L'edifico è una semplice struttura in mattoni, l'esterno è abbellito da dei rampicanti lungo il contorno della porta e da due grossi barili di legno con sopra impresso il nome dell'osteria.

Appena entriamo ci accoglie un ragazzo e ci fa sedere in un tavolo vicino alla vetrata, così da permetterci di godere del passaggio delle macchine.
L'interno è molto carino e accogliente, alle pareti ci sono molte cornici con dentro delle foto di persone, paesaggi e dell'osteria nel corso degli anni.
I tavoli sono apparecchiati con: una semplice tovaglietta di carta, posate, tovaglioli e bicchieri.
Dopo aver ordinato, Jack apre il discorso.
"Allora come si sta comportando il ragazzo?"
"Per ora bene" dico guardando il diretto interessato.
"Sono perfetto" commenta il moro sorridendo.
Jack ride. "Sono felice di vedere che sei rimasto modesto".

Il pasto prosegue tra una chiacchiera e l'altra. Jack mi racconta alcune delle loro avventure, come quella nella galleria d'arte.
"Il ragazzino se la stava facendo sotto"
"Credo tu ti stia confondendo su chi se la stava facendo sotto" commenta Jan sorridendo.
"Comunque ci siamo finti, lui un pittore famoso ed io il suo assistente, e siamo entrati riusciti ad entrare a questa mostra molto esclusiva. Dovevi vedere come le persone lo idolatravano, senza nenache sapere quali fossero i suoi quadri"
"Uno mi ha anche promesso che mi avrebbe chiamato per comprare un mio dipinto" commenta Jay ridendo.
"Vero, mi sono divertito da matti quella sera" dice Jack sorridendo.
"Beh anche la gita dai tuoi nonni non è stata da meno".
"Oddio è vero, quelli sono stati i tre giorni più belli della mia vita. Abbiamo fatto bungee jumping da un ponte e poi rafting sulle rapide di un fiume" ricorda Jack.

I due continuano a rivangare i vecchi tempi, fino alla fine del pranzo.
Nonostante abbiano parlato prevalentemente loro due, non mi sono mai sentita esclusa o di troppo, semplicemente mi sono goduta i racconti e le espressioni felici di Jay.

All'uscita dell'osteria, salutiamo Jack e ci avviamo verso la macchina.
Usciamo da quel luogo isolato e ci inoltriamo in una piccola cittadina, per poi iniziare a percorrere varie strade, che ci conducono tra meravigliosi condomini, fino ad arrivare davanti ad un'imponente palazzo, che sembra fatto in marmo.
"È la mia galleria d'arte preferita" dice Jan prendendomi per mano.
"Entriamo?".
Lui annuisce.
All'ingresso ci accoglie una signora dal sorriso smagliante.
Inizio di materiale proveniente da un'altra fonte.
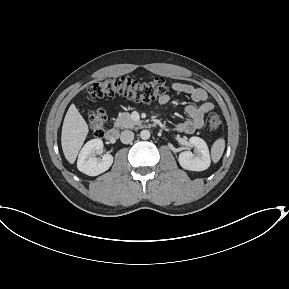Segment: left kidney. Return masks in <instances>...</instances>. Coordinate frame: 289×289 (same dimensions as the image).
<instances>
[{
    "mask_svg": "<svg viewBox=\"0 0 289 289\" xmlns=\"http://www.w3.org/2000/svg\"><path fill=\"white\" fill-rule=\"evenodd\" d=\"M188 145L194 147V153L184 151L179 154V164L182 168L191 171H204L211 163L209 149L206 142L200 137H191Z\"/></svg>",
    "mask_w": 289,
    "mask_h": 289,
    "instance_id": "5707ae66",
    "label": "left kidney"
}]
</instances>
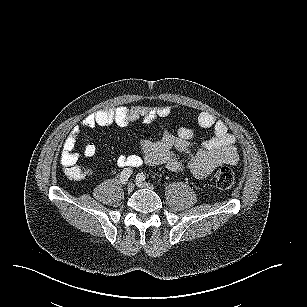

Ci lascia due opuscoli e poi ci dice di seguire il percorso segnato di blu, così da vedere tutte le opere.

Jan mi trascina subito verso l'ultimo piano, senza seguire il percorso.
"Questo è il mio piano preferito" dice portandomi al centro dell'enorme stanza.
"Wow" dico osservando i vari quadri.
Sono in bianco e nero, la maggior parte rappresenta delle persone, mentre gli altri rappresentano dei paesaggi inventati.
"Sono bellissimi". Mi avvicino ad un quadro che raffigura una donna girata di spalle, non so perché ma mi attira.
"È il mio preferito" Pronuncia Jan vicino al mio orecchio.

Dopo aver ammirato tutti i quadri di questo piano, passiamo ai piani inferiori, dedicando, però, meno attenzione. Infatti ogni tanto con una scusa o un pretesto, Jay, mi bacia o mi avvolge tra le sue braccia, facendomi perdere per alcuni istanti il contatto con la realtà.

Finito di visitare il museo, ci dirigiamo verso la macchina per tornare a casa.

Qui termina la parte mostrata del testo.